**ASSIGNED TASK 1**
List every person named in the article about Sarah Zarba below.
**ASSIGNED TASK 2**
Continue the article about Sarah Zarba from its last sentence.

(DOCUMENT SEGMENT Opens)

Saturday, October 15, 2016

Another step towards destroying personal responsibility. Felon is descriptive of a certain level of crime. More then your past in whose reality? Would she feel the same about rapists?

EXCLUSIVE

Armed robber-turned-Columbia student: I am more than my past


Sitting nervously in the driver’s seat, Sarah Zarba shivered from heroin withdrawal as police ­sirens pierced the air.
Her eyes frantically searched the Blockbuster Video store in Water Mill, LI, for her boyfriend Dalshawn Artis, but she didn’t see him. Artis was supposed to emerge any minute with cash stolen from the register in the couple’s latest Bonnie-and-Clyde-style stick-up.
But “the next thing I know the cops came at me with guns drawn,” Zarba said.
As she stepped out of the vehicle, handcuffs snapped around her delicate wrists. At 19, she was under arrest — and labeled a felon for the rest of her life.
Now 26, the comely blonde is a graduate student at Columbia University’s School of Social Work. When she looks back at her mug shot from March 2010, the Ivy Leaguer can’t believe it’s the same woman.
Modal Trigger
Sarah Zarba in a 2010 mug shot with ex-boyfriend Dalshawn Artis.Photo: Handout
“That person was a part of myself that I don’t even know anymore,” she said. “I can barely recognize my face.”
Zarba — along with fellow Columbia student and felon Leyla Martinez — is leading a campaign to have the criminal-background question removed from applications to the Ivy League school. The women are also working to ban words such as “felon” and “ex-convict” from the language.
“A felony conviction is a life sentence,” said Zarba. “It follows you everywhere you go, even though it’s not relevant to who you really are.”
In 2010, Zarba was charged with 11 counts of robbery and convicted on one count after plea bargaining. She spent a year in jail and 18 months in rehab.
Zarba said her journey from high-school freshman to getaway driver in 11 Long Island armed heists started with her getting hooked on drugs in the small suburban town of Bellport, LI.
“I was a rebellious kid and wanted to do my own thing,” she said. “My parents were great, but we had regular family problems. I never felt like they understood where I was coming from and I took it to the extreme.” 
Her lifestyle soon grew even more unstable.

(DOCUMENT SEGMENT Closes)
(DATASET Opens)

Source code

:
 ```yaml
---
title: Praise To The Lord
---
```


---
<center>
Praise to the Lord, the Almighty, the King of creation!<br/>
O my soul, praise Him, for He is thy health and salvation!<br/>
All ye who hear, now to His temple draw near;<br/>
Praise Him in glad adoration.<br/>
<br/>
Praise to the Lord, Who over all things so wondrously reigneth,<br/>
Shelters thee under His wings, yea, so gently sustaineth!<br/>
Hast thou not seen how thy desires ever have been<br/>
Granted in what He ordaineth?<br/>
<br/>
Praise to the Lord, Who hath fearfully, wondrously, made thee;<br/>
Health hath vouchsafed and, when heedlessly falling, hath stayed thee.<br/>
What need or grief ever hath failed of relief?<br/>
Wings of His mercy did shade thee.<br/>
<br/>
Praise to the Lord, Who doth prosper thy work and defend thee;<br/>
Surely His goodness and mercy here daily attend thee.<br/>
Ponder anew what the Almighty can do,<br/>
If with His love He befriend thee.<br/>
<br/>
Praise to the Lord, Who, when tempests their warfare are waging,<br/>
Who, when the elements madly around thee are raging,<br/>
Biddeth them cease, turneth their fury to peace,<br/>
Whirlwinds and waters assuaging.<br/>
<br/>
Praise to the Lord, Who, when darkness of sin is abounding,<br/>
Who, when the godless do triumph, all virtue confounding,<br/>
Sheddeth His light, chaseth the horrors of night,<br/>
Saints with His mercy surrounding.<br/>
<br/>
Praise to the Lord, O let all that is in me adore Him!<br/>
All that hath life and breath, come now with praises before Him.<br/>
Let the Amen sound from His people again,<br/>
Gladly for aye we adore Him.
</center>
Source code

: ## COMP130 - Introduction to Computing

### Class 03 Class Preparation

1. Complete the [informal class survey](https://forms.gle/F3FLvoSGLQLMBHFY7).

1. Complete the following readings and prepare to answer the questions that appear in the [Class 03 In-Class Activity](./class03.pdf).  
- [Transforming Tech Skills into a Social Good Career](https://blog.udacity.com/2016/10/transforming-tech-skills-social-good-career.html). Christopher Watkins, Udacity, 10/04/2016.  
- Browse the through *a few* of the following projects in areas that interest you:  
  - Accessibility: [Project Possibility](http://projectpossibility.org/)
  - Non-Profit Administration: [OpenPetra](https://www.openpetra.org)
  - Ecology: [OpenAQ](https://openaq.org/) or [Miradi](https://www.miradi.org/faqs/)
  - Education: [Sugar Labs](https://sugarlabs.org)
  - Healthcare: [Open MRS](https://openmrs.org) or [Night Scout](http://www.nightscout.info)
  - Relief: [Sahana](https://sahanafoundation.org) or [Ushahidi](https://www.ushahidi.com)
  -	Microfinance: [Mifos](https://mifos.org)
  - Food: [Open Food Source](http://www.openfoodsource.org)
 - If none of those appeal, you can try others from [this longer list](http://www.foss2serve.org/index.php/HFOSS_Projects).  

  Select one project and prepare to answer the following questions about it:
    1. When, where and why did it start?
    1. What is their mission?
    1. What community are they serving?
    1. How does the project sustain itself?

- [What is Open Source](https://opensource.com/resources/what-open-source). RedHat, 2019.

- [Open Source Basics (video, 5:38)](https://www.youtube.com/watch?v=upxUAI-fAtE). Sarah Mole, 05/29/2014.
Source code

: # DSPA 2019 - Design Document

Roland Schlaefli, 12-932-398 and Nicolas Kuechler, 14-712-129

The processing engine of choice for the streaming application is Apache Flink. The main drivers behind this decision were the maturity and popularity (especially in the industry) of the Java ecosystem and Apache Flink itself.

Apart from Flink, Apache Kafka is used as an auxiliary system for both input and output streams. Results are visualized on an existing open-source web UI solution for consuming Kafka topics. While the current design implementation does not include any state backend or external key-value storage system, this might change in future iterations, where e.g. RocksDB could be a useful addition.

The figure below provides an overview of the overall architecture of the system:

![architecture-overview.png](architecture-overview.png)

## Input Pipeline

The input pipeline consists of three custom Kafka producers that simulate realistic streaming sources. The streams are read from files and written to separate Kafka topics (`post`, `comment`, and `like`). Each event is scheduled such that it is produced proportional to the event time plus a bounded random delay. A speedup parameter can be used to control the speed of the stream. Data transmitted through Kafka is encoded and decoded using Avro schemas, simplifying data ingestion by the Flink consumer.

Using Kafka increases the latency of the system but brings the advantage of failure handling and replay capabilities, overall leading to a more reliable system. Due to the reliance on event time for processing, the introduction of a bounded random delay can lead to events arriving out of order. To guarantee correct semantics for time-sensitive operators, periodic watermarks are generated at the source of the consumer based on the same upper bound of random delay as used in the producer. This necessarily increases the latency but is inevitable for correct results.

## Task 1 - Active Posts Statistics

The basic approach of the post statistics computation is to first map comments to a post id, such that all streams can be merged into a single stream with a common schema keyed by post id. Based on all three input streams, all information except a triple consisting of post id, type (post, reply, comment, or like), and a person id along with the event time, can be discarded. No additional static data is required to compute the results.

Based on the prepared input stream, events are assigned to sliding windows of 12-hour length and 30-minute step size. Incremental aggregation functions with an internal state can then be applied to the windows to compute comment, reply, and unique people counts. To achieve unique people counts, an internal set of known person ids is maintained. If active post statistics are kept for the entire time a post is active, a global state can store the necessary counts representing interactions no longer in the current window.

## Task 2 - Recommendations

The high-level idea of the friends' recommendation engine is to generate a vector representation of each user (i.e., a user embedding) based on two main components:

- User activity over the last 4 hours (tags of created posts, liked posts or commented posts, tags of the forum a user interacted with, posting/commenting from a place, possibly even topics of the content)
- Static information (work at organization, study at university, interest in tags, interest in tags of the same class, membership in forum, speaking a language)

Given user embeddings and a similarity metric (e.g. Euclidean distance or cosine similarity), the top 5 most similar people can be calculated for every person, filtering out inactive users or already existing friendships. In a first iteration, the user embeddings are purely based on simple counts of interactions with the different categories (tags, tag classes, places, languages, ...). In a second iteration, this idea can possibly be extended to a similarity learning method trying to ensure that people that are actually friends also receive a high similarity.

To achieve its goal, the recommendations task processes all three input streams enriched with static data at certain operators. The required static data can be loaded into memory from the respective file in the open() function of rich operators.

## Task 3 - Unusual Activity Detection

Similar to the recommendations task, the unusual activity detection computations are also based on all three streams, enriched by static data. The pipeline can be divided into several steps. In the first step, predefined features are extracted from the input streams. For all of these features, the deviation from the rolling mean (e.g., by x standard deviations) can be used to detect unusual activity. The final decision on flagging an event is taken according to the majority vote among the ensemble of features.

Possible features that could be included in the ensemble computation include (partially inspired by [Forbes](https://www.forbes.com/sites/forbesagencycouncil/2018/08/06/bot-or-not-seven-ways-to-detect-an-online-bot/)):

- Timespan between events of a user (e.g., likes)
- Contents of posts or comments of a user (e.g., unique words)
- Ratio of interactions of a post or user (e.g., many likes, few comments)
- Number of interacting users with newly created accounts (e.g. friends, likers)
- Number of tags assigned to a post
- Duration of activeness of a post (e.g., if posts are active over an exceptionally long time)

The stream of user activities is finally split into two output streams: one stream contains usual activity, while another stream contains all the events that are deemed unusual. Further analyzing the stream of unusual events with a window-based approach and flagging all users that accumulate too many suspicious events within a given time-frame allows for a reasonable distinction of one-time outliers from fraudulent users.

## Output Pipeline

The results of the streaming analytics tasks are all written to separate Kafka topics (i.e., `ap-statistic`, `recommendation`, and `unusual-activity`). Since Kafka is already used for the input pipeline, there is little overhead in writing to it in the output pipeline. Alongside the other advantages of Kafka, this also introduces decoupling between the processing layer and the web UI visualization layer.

(DATASET Closes)

**RESPONSE BOX 1**
Sarah Zarba, Dalshawn Artis, Leyla Martinez

**RESPONSE BOX 2**
‘A felony conviction is a life sentence. It follows you everywhere you go, even though it’s not relevant to who you really are.’
“I started doing drugs when I was 16. First it was weed, and that was a gateway to prescription pills,” she said. 
Her opiate habit spiraled out of control. She couldn’t afford to shell out $50 per Oxycontin pill, so she turned to smack.
“Heroin was cheaper,” she said. “It was considered normal to do it. But then everything became about how to get my next fix.”
Desperate to support their $250-a-day habit, she and Artis started knocking off convenience stores and gas stations at night. With ­Artis brandishing a BB gun, they scored $200 to $1,200 per stickup.
“I wasn’t thinking about the consequences of my actions,” Zarba said of the crime spree.
First the young woman was put in the Suffolk County jail. She was then forced into drug treatment at a Brooklyn facility before being sent to the Nassau County jail.
In 2012, she emerged a free woman — on multiple levels. She soon enrolled at John Jay College of Criminal Justice, knowing she wanted to help others with criminal histories. She earned a bachelor’s in criminal justice there. 
This fall, Zarba started her on master’s degree in social work at Columbia. In addition to theory and research classes, she is doing a leadership fellowship, planning conferences and events on the issue of incarceration.
She applied to the fabled Morningside Heights institution because she believed that attending an elite school would help others see beyond her crimes.
“I thought if I got in, people would finally see me for my potential and achievements rather than for my past,” she said.
But when she powered through the school’s lengthy application, the question about having a criminal background nearly put her off.
“I felt very discouraged. But I wrote about what happened and hoped for the best,” she said.
In April, she got her acceptance e-mail. 
Modal Trigger
Sarah Zarba and fellow Columbia student and felon Leyla Martinez.Photo: Angel Chevrestt
Zarba and Martinez, 42, have now drafted a “Beyond the Box” initiative to get the school to nix the box with the crime question on its application. Martinez, a junior at the Columbia School of General Studies, was arrested in 2000 for writing fraudulent checks and spent two years at Rikers Island and Westchester jails.
“Seeing the question knocked the wind out of me,” said Martinez. “Just because I made a mistake when I was younger doesn’t mean I don’t deserve an education. I did my time, why do I have to keep paying for it?”
Both Zarba and Martinez hope their efforts will put college education within closer reach for people like them, who made mistakes in their past and paid for it.
“Getting into Columbia was the best thing that ever happened to me,” Martinez said. “Others deserve that chance, too.”